Existing Libraries¶
Among the most popular approaches is the one taken by Cython [BBC+11]. In fact, Cython is not merely a library, but an entire programming language, which is a strict superset of the Python language. This means that all Python programs are valid Cython programs, but the converse is not true. Cython adds type annotations to the Python language, where each variable can be optionally assigned a static type. This extra information allows for the source code to be translated directly into C, and compiled and linked against Python, and then imported as a module. While the approach taken by Cython is quite powerful, it does have its drawbacks. First, it seems to be mainly geared towards speeding up existing Python applications by adding type annotations to the critical parts, and not towards porting existing C/C++ libraries. Interfacing with external libraries is quite cumbersome as one has to copy all of the header file declarations into a form that can be parsed by Cython. This violates the “don’t repeat yourself” (DRY) principle where every piece of knowledge must have a single unambiguous representation within the system. In the case of Cython, however, declarations must exist both in the C/C++ header files as well as within Cython files. Additionally, just to bridge Python and C/C++ one has to learn a completely new third programming language with its new syntax and semantics.
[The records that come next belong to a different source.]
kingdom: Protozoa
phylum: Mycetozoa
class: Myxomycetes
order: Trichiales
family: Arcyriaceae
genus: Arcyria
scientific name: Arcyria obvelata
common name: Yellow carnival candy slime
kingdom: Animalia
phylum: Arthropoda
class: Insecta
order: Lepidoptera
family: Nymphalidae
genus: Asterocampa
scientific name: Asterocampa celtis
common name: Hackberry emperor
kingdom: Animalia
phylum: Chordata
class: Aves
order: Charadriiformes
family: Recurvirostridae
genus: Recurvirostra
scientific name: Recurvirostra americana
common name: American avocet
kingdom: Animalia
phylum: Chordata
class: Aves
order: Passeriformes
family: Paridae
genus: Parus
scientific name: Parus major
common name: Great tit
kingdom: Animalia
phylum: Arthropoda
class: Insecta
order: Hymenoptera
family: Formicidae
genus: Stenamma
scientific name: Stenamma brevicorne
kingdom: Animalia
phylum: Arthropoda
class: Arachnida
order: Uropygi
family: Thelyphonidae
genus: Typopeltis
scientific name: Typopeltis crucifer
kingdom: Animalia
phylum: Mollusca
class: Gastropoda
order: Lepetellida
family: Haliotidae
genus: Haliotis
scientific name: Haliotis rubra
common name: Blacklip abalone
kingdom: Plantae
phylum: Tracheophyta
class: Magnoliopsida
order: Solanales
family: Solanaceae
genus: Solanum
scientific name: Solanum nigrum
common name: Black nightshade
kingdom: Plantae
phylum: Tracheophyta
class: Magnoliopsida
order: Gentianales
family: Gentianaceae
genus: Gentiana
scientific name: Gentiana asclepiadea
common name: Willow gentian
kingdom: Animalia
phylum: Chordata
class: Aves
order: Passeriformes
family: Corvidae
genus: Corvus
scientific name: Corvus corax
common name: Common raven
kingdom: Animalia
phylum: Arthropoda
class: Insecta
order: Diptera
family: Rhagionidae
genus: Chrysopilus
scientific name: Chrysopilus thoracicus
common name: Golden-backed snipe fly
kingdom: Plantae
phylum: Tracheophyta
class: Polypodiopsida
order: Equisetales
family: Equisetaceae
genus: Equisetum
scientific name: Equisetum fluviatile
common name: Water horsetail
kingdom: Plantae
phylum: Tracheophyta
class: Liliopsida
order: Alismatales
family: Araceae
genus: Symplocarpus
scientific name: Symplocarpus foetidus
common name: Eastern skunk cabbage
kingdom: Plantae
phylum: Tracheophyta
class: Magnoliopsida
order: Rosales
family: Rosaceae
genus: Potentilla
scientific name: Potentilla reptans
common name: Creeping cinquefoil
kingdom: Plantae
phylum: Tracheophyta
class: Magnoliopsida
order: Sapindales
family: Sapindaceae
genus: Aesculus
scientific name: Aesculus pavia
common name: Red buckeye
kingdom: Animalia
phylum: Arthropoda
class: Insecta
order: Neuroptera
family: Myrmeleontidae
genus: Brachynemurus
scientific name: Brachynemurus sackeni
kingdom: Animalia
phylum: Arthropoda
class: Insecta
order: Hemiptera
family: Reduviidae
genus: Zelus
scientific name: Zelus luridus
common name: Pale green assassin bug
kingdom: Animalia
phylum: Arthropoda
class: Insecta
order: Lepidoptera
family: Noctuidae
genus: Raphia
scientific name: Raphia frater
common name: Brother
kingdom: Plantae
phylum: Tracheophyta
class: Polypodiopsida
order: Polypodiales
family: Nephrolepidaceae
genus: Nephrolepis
Another approach for speeding up Python is to write the low level glue code manually in C/C++. This requires intimate knowledge of the CPython API as well as the addition of a large amount of boilerplate code for manual data type conversion and memory management. While this gives a lot of control to the programmer, it also places limitations on productivity due to the time consuming nature of programming at such a low level. Additionally, this approach intimately depends on the internals of the original Python implementation, and is not portable to other implementations of the same programming language such as PyPy, Jython, or IronPython.
A third approach is to use the Ctypes module that is included by default in the Python interpreter. Ctypes is a foreign function library for Python that provides C compatible data types that can be used to call functions directly from compiled DLL or shared library files. Ctypes works at the application binary interface (ABI) level rather than the application programming interface (API) level. One still needs to provide descriptions in Python of the exact signatures of the functions that are being exported. In fact one has to be quite careful, because at the ABI level if there is any mismatch, one can get quite nasty segmentation faults and data corruption errors, whereas the worst that can happen at the API level is for the program not to compile. Again, like the approach taken by Cython, this violates the DRY principle since declarations must be copied into Python.